E desliguei o telefone na cara dele.

Continuei meu trabalho.

Uma meia hora depois, ouvi por sobre o vozerio:

- Quem é o chefe aqui, que eu quero quebrar a cara dele?.

Olhei para o lado e vi um grandalhão, tipo armário, rosto vermelho, barriga avantajada e olhar furibundo.

Perguntei ao Lauri ao meu lado:

- Quem é esse cara?

- E o cidadão a quem você desligou o telefone na cara, ainda há pouco.

- Xiii, tô fundido!

Rapidamente peguei uma caneta sobre a escrivaninha, coloquei-a entre o indicador e o dedo médio da minha fechada, com a ponta para a frente apoiada na palma da minha mão.

Pensei:

- Se esse cara levantar a mão para me bater, eu lhe enfio essa caneta na barriga.

Levantei-me resoluto e fui para cima dele, dedo da mão esquerda em riste, apontando para o seu nariz:

Quer bater, quer? Então, bate!

A mão direita abaixada junto a coxa estava preparada para golpear.

Mas o valentão afrouxou:

- Não, falou mansinho, é que a minha mulher queria saber o meu saldo da conta de depósitos, mas até foi bom que o senhor não a informou.

O Gerente adjunto, que tremia como varas verdes (nunca vi vara verde alguma tremer, nem se mexer), entrou na conversa, apaziguando as coisas.

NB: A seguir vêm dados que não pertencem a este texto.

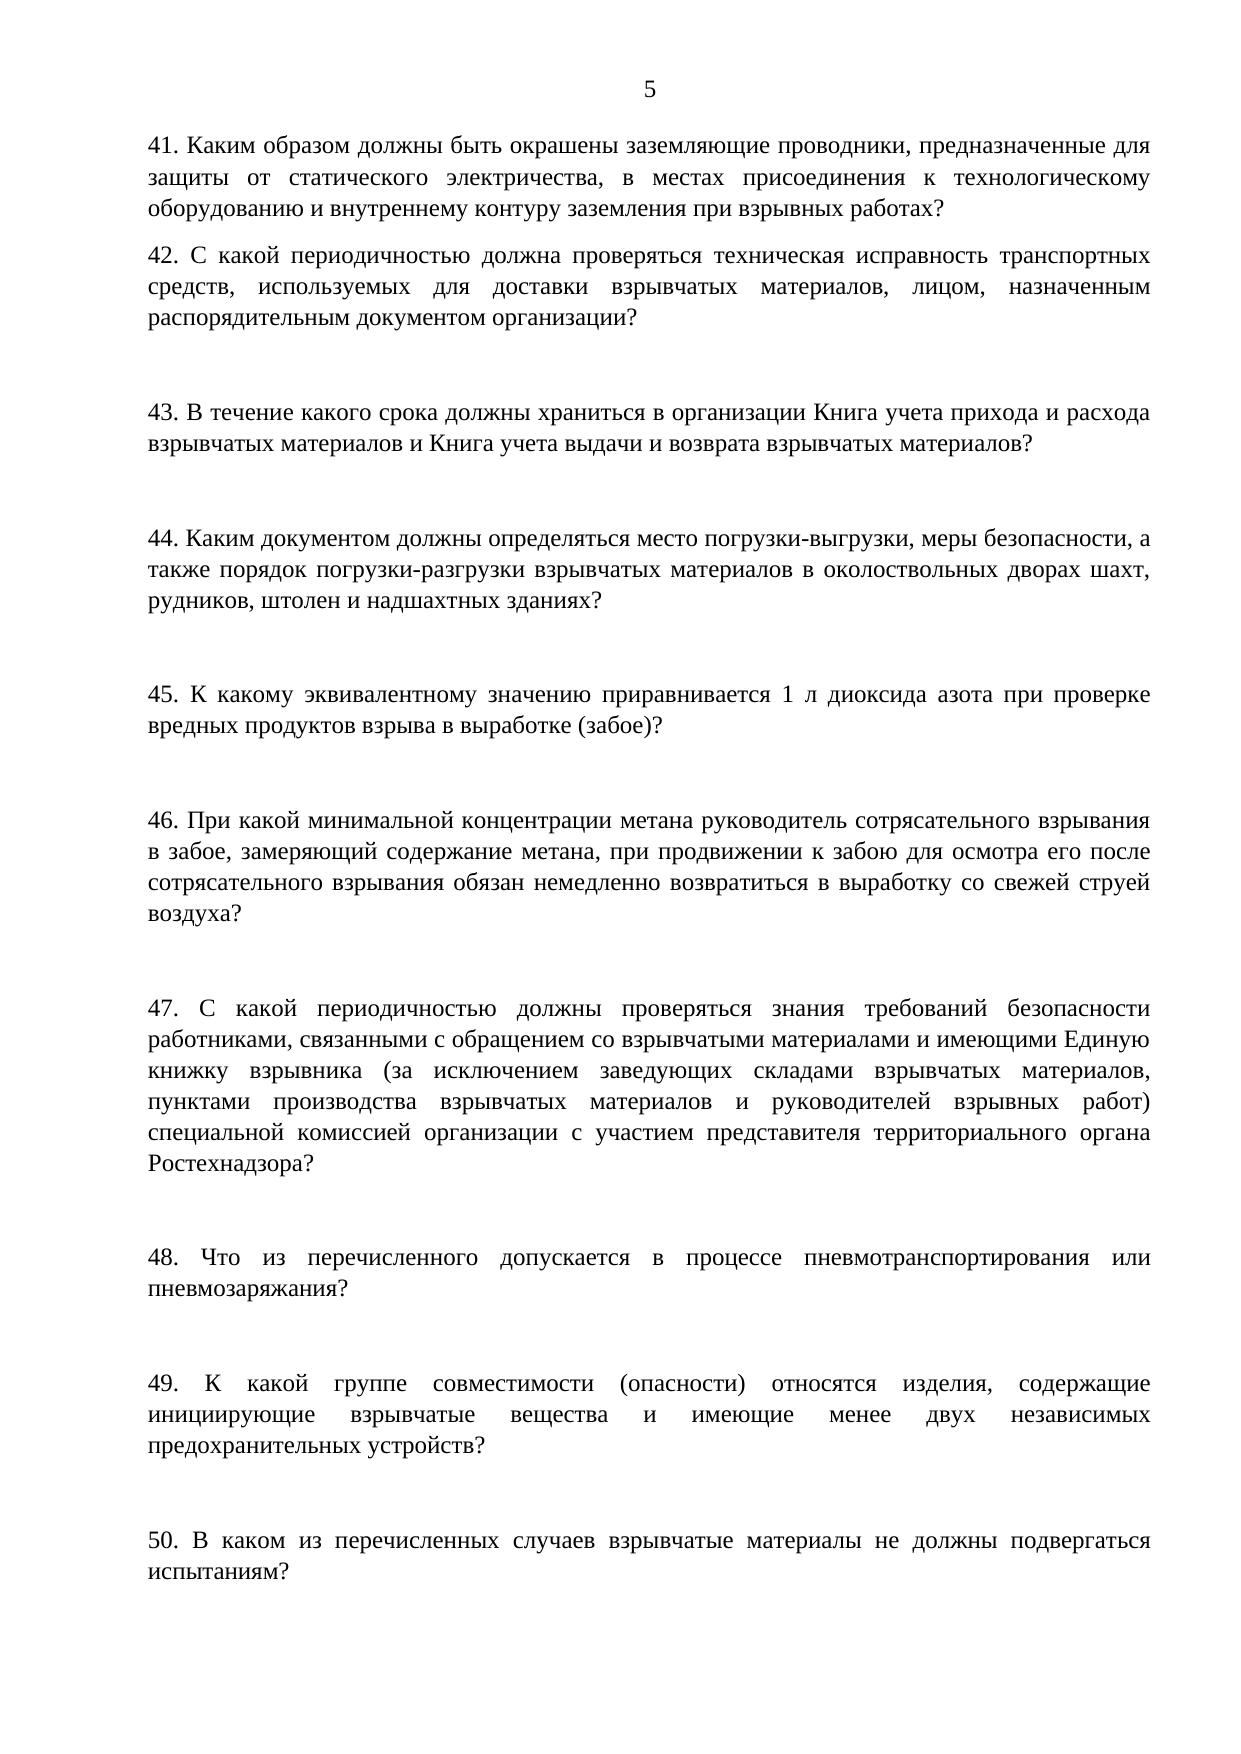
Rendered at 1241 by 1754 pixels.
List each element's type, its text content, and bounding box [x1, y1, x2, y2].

Ficamos amigos aí mesmo e a tudo acabou em nada.

Uma típica briga gaúcha: muito papo furado e pouca ação.

Passaram-se alguns anos. Eu estava trabalhando na Agência Centro do Banco do Brasil em Florianópolis. Enquanto aguardava o início do expediente, conversava com um amigo, quando apareceu o Valter, protagonista da briga em São Miguel do Oeste.

Cumprimentamo-nos cordialmente, apresentei-o ao meu amigo e ficamos conversando amenidades.

Foi então que me lembrei de fazer uma pergunta que me intrigava por todos aqueles anos:

- Valter, me diz uma coisa. Lembras daquela nossa briga lá em São Miguel do Oeste?

- Lembro, claro que lembro.

- Me diz uma coisa: O que foi que fez com que você desistisse de me bater? Você parecia tão disposto a fazer isso.

- Ah! Nem te conto. Quando eu cheguei, fiquei na plataforma do gerente-adjunto e olhei para você, sentado atrás da bateria de caixas, em uma cadeira baixa. Você estava inclinado sobre os papeis e me pareceu que era de pequena estatura. Quando você levantou, não parou mais de levantar homem e eu fiquei foi com medo de você. O jeito foi te levar pra compadre.

E deu uma enorme gargalhada.

Mesmo agora, já velhos, continuamos amigos.